Like I said, very basic. Posted in noobs for that reason mate. We play around a bit more, but I wish someone had shown this to me in beginning. I burnt about 5 coils in a week when I started. Lol

Reactions: Like 3 | Can relate 2


----------



## Nightwalker (21/12/15)

I'm glad people are seeing this


----------



## Nightwalker (23/12/15)

Really ppl. 100+ views and you can't give me a like? Lol

Sent from my GT-I9500 using Tapatalk

Reactions: Winner 2


----------



## Andre (23/12/15)

shaun patrick said:


> Really ppl. 100+ views and you can't give me a like? Lol
> 
> Sent from my GT-I9500 using Tapatalk


There you go. I agree this could be very useful for new vapers.

Reactions: Like 1


----------



## Nightwalker (23/12/15)

Andre said:


> There you go. I agree this could be very useful for new vapers.
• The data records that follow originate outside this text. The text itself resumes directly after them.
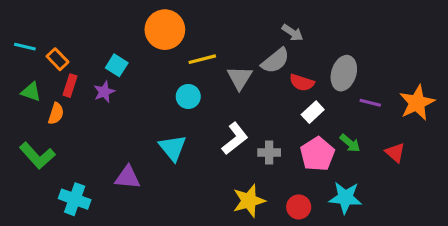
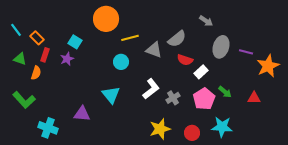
gray arrow: (292, 33) -> (206, 21), moved
cyan line: (25, 47) -> (16, 30), turned 40
gray triangle: (240, 78) -> (154, 50), turned -42
red semicircle: (302, 82) -> (185, 60), moved
purple line: (370, 103) -> (246, 52), moved
gray cross: (269, 152) -> (173, 98), turned -32
red triangle: (395, 152) -> (254, 98), turned -40

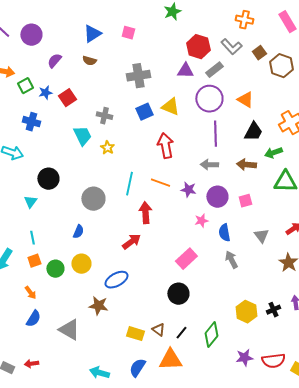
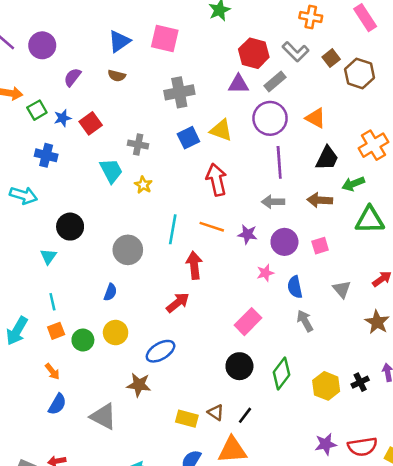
pink square: (128, 33) -> (165, 39), size x1.6
green diamond: (211, 335) -> (281, 374), moved

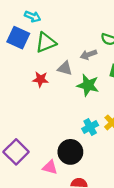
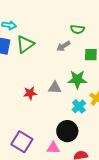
gray triangle: (65, 68) -> (55, 88), moved
red star: (41, 79) -> (30, 93), moved
green star: (88, 85) -> (77, 79), moved

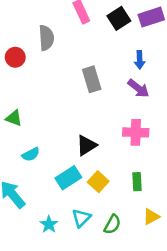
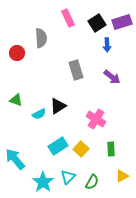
blue arrow: (140, 60) -> (107, 45), moved
pink cross: (136, 132) -> (96, 119), moved, turned 30
black triangle: (86, 145) -> (58, 106), moved
cyan semicircle: (31, 154) -> (39, 114), moved
cyan star: (49, 224) -> (43, 182), size x1.5

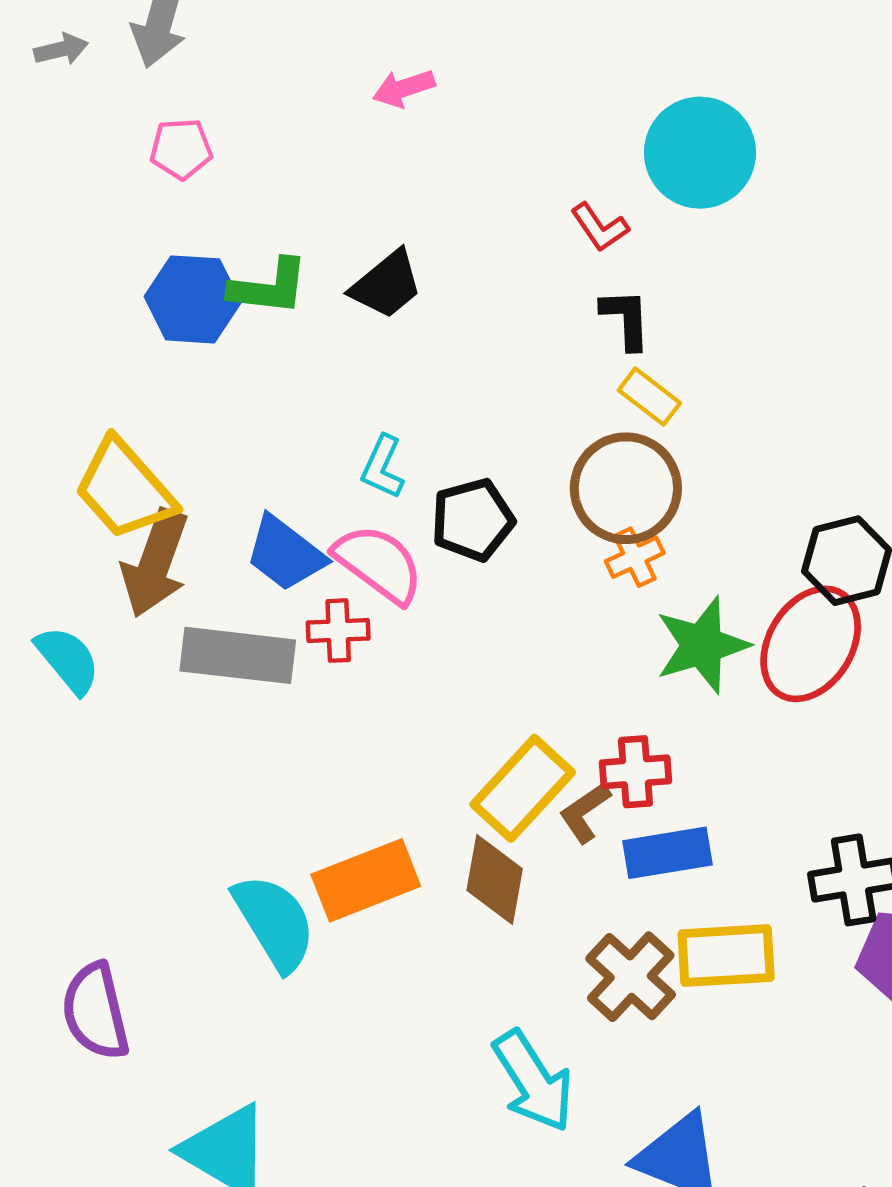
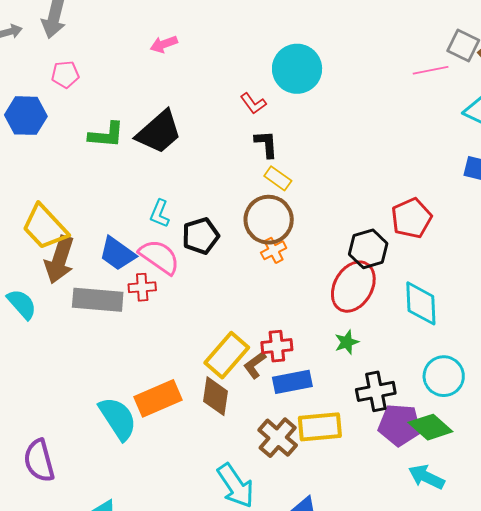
black trapezoid: (387, 285) -> (159, 132), size x1.4
blue hexagon: (193, 299) -> (26, 116), moved
green star: (702, 645) -> (347, 342), moved, size x0.6

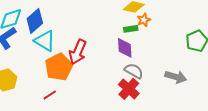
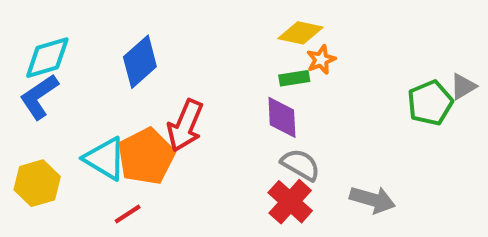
blue diamond: (35, 21) -> (140, 62), moved
cyan triangle: (45, 41) -> (105, 158), moved
gray arrow: (176, 77) -> (373, 200), moved

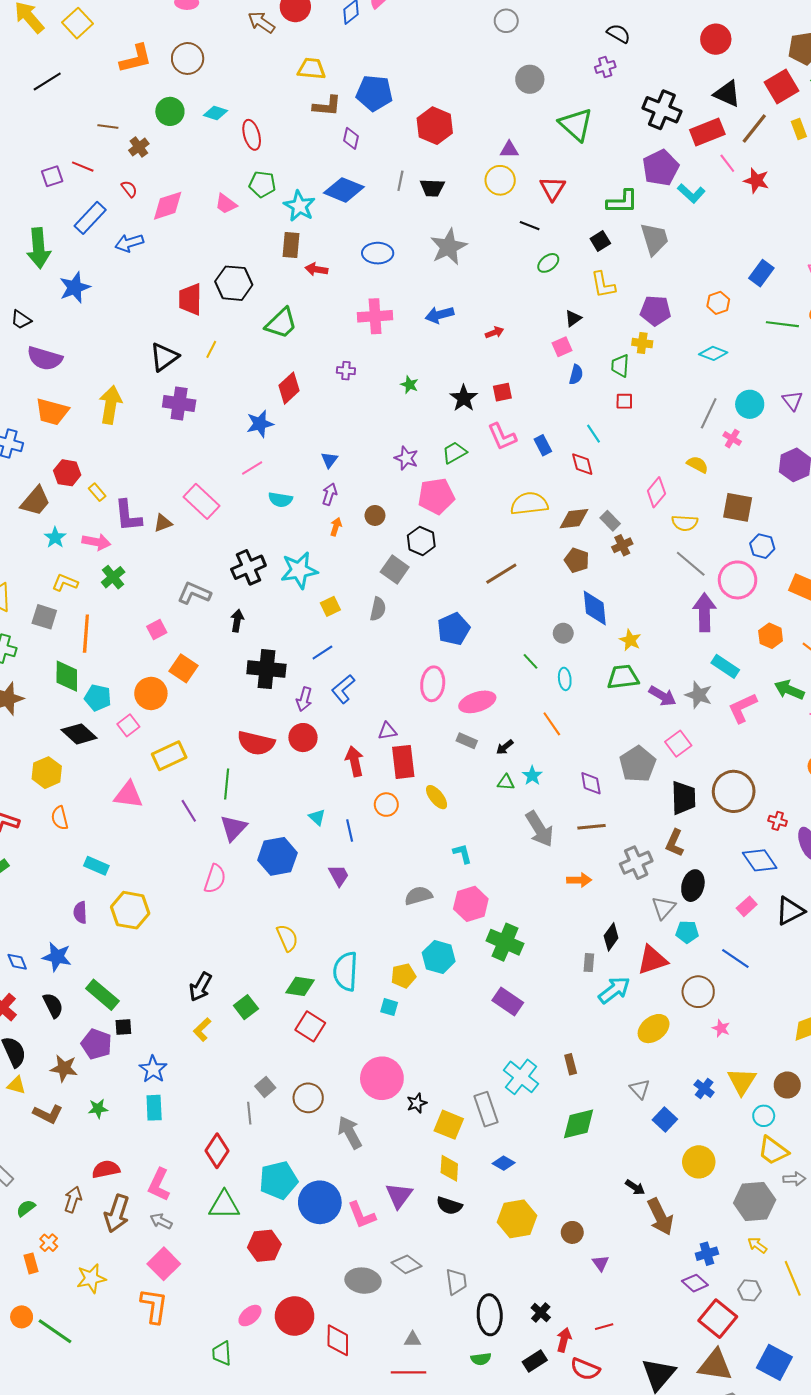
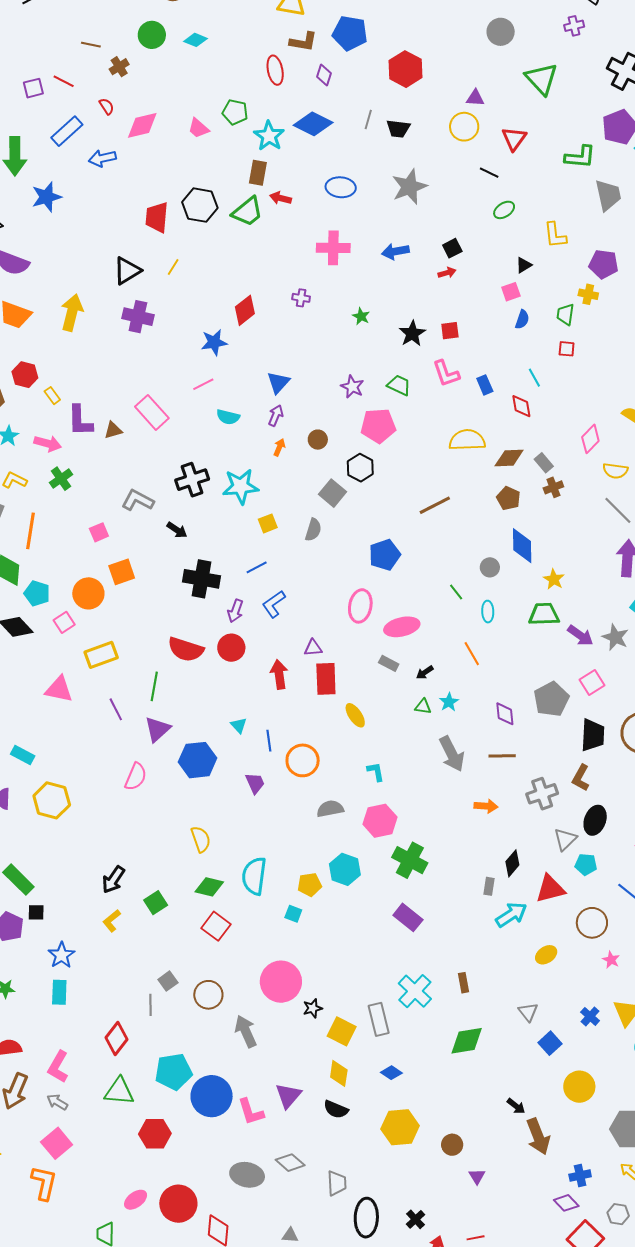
red ellipse: (252, 135) -> (275, 70), moved
black square: (600, 241) -> (452, 248), moved
green trapezoid: (281, 323) -> (247, 212), moved
green trapezoid: (454, 453) -> (399, 385), turned 50
blue triangle: (329, 460) -> (278, 383), size x1.4
black arrow: (237, 621) -> (177, 530), turned 110
orange square: (184, 668) -> (122, 572), turned 32
orange circle: (386, 805) -> (303, 760), moved, size x1.4
yellow ellipse: (654, 1029) -> (546, 955), size x0.7

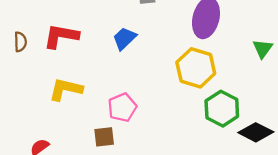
Hahahaha ty, I was half being sarcastic... Half.


----------



## Byakko (1/2/16)

I haven't started building coils for myself yet,built some for mates but this is good to know.Pic saved and shared on fb

Reactions: Like 1


----------



## blujeenz (1/2/16)

Taken from the Kayfun 3.1 manual, this is for the 8 to 12 watt #32g users.
Id imagine the whole chart would be green for the cloud chasing chappies.

Reactions: Like 1 | Thanks 1 | Useful 1


----------



## zadiac (1/2/16)

Nightwalker said:


> Very basic. Find your sweet spot.



I can't even remember the last time I vaped under 50W. I average from 65-100W permanently (depending on the coils I build)
The coils I build are rarely above .3 ohms 

At the moment I'm vaping with a .2 ohm coil at 70W. That's my sweet spot.

Reactions: Winner 1


----------



## Nightwalker (1/2/16)

zadiac said:


> I can't even remember the last time I vaped under 50W. I average from 65-100W permanently (depending on the coils I build)
> The coils I build are rarely above .3 ohms
> 
> At the moment I'm vaping with a .2 ohm coil at 70W. That's my sweet spot.



Atm, 0.4ohm 63W


----------



## blujeenz (1/2/16)

Nightwalker said:


> Atm, 0.4ohm 63W



1.1 ohm @ 15.6W
Nobody can pin any global warming nonsense on me thats for sure.

Reactions: Funny 2


----------